CHAPEL HILL, N.C. -- North Carolina celebrated two of its national championship teams on Saturday. Then the current Tar Heels showed they might be capable of winning a title of their own.
Reyshawn Terry scored 23 points in his final game against his hometown team, Tyler Hansbrough added 16 and No. 5 North Carolina routed Wake Forest 104-67 on a day when the Tar Heels honored their championship teams from 1957 and 1982.
"That gives us thrills, chills, what have you, just to see those guys come back and to see how much they've achieved and accomplished," Terry said. "It makes us want to press on, play hard and live up to our goals that we have in front of us."
Brandan Wright had 15 points and fellow freshman Wayne Ellington added 11 for the Tar Heels (22-3, 8-2 Atlantic Coast Conference), who cracked the 100-point mark with more than 3 minutes remaining, reached triple figures for the seventh time and fell one point shy of the season-high 105 they scored Dec. 19 against Florida Atlantic.
North Carolina avoided a host of distractions -- which included the imposing presence of Michael Jordan sitting behind a basket -- by shooting nearly 61 percent in the first half. The Tar Heels built a huge halftime lead and routed the Demon Deacons for the second time this season.
"Brandan, Tyler, Reyshawn inside, we talked about how (in) the Duke game, we settled for the outside shot too quickly, and we did not want to do that" against Wake Forest, coach Roy Williams said. "That's how you shoot 61 percent."
The 37-point margin equaled North Carolina's most lopsided victory of the series, matching the Tar Heels' 100-63 romp on Jan. 25, 1984.
The Demon Deacons didn't get closer than 19 points in the second half of their first visit to the Dean Smith Center since 2003, and their three-game winning streak on North Carolina's home floor ended.
"It's disconcerting. We've had good success against Carolina in the past. Certainly not this year," Wake Forest coach Skip Prosser said.
The Tar Heels had plenty of chances to lose their focus after an emotional, 79-73 victory at rival Duke.
"Our energy, we have to have it for every game in the ACC, or you're going to take a loss," Hansbrough said.

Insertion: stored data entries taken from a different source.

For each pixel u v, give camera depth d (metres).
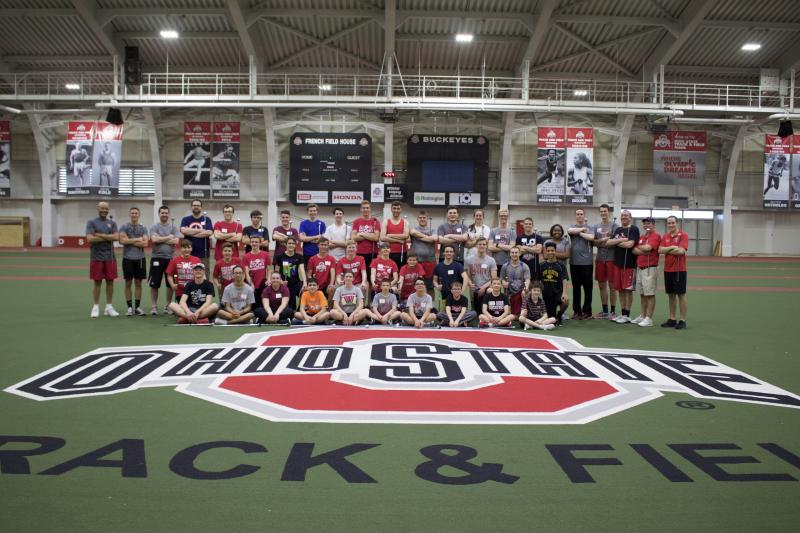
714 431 4.09
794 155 30.08
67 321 8.67
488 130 29.17
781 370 5.98
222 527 2.70
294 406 4.53
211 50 25.22
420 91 26.39
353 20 23.25
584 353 6.70
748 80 27.08
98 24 22.66
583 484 3.21
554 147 28.59
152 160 29.56
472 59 25.61
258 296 9.25
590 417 4.36
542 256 9.77
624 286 9.27
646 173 30.67
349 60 25.64
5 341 7.02
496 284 8.70
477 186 28.67
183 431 3.96
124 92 23.16
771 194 30.25
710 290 14.86
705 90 27.45
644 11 22.81
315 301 8.68
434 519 2.80
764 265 25.48
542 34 22.78
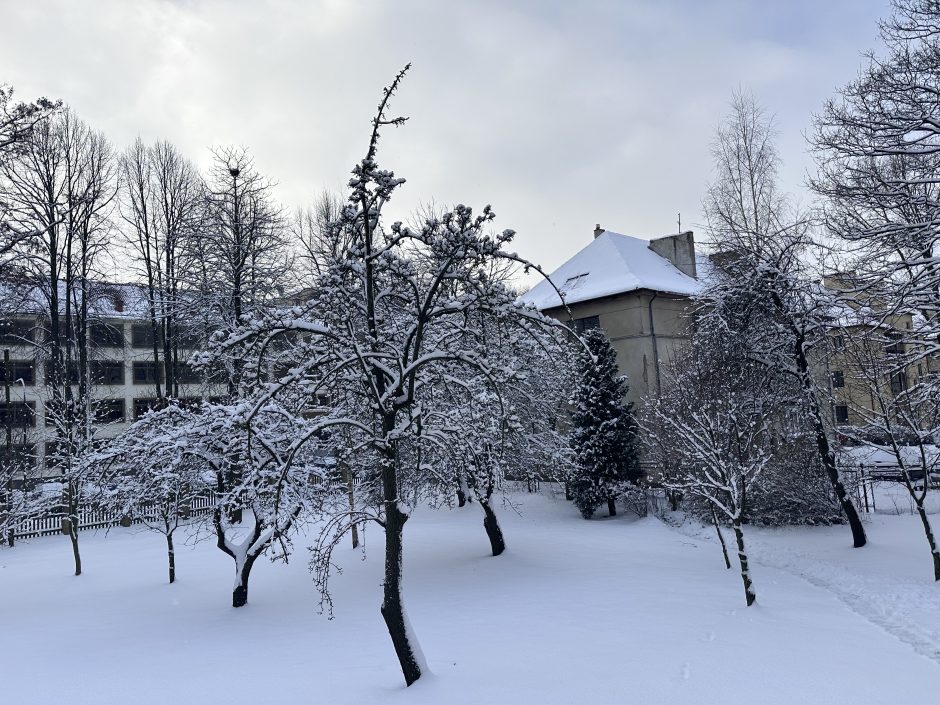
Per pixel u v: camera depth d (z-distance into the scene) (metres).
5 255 22.56
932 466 16.19
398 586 8.91
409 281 9.72
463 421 13.32
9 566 20.03
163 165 34.34
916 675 8.14
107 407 32.84
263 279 27.78
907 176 15.97
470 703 7.67
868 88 15.05
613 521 24.88
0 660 11.12
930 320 15.09
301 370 9.73
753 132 27.59
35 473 29.08
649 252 38.00
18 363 37.72
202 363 9.62
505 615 12.05
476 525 24.12
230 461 14.61
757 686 7.80
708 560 17.11
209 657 10.60
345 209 9.36
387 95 8.84
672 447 22.95
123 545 22.70
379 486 17.11
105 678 9.74
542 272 9.70
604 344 26.75
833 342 18.84
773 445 21.19
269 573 17.31
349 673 9.23
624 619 11.24
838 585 13.77
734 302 19.02
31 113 18.59
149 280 32.97
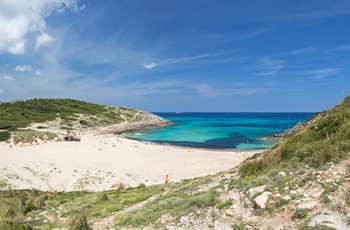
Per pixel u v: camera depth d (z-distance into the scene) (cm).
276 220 638
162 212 987
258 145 5812
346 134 1020
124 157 4612
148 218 957
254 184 912
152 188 1873
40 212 1441
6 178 2839
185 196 1177
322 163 873
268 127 10925
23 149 5291
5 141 6172
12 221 1095
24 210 1481
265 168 1120
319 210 605
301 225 566
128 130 10856
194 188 1266
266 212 695
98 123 11800
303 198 686
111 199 1590
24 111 11244
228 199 870
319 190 705
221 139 7612
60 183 2958
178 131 10431
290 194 725
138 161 4278
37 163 3853
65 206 1559
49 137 6812
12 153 4706
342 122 1138
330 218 546
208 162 4178
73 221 1015
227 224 690
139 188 2200
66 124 10300
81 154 4809
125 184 2883
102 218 1157
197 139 7800
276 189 798
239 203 812
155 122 14950
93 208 1347
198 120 18675
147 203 1261
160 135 9094
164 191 1566
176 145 6662
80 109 13825
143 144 6400
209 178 1433
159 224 855
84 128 10288
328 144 985
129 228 918
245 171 1183
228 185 1033
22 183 2770
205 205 891
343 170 771
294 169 939
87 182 2959
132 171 3575
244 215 722
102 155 4750
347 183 684
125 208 1277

Plus, North Carolina was honoring the 50th and 25th anniversaries of two of its five title teams. Stars James Worthy, Sam Perkins and Jordan joined former coach Dean Smith in creating an intimidating scene, watching from behind the basket Wake Forest shot at during the first half.
"We look up to them -- we want to do something like they did," Hansbrough said. "There's a little pressure. Any time you play for North Carolina, you're expected to do good things."
Aside from a brief hiccup midway through the first half, though, North Carolina was in control from start to finish.
Wake Forest momentarily made things interesting, using a 13-2 run to erase a 10-point deficit and taking its first lead when Kevin Swinton's dunk made it 21-20 with just under 9 minutes until halftime.
The teams traded baskets before the Tar Heels closed the first half with a 29-9 burst keyed by Ellington and Hansbrough. Ellington started the decisive run when his 3-pointer from the right corner put North Carolina ahead to stay and had eight points during the burst. Hansbrough had six, and the Tar Heels led 51-32 halftime.
"It was like that snowball effect -- it got rolling and got bigger and bigger for us," Williams said.
It was Wake Forest's first game in Chapel Hill since Dec. 20, 2003, when the Chris Paul-led Demon Deacons beat the Tar Heels 119-114 in a triple-overtime thriller regarded as one of the best games in ACC history. For a while in the second half of this one, North Carolina threatened to match that point total in regulation.
"The second half was like an avalanche," Prosser said.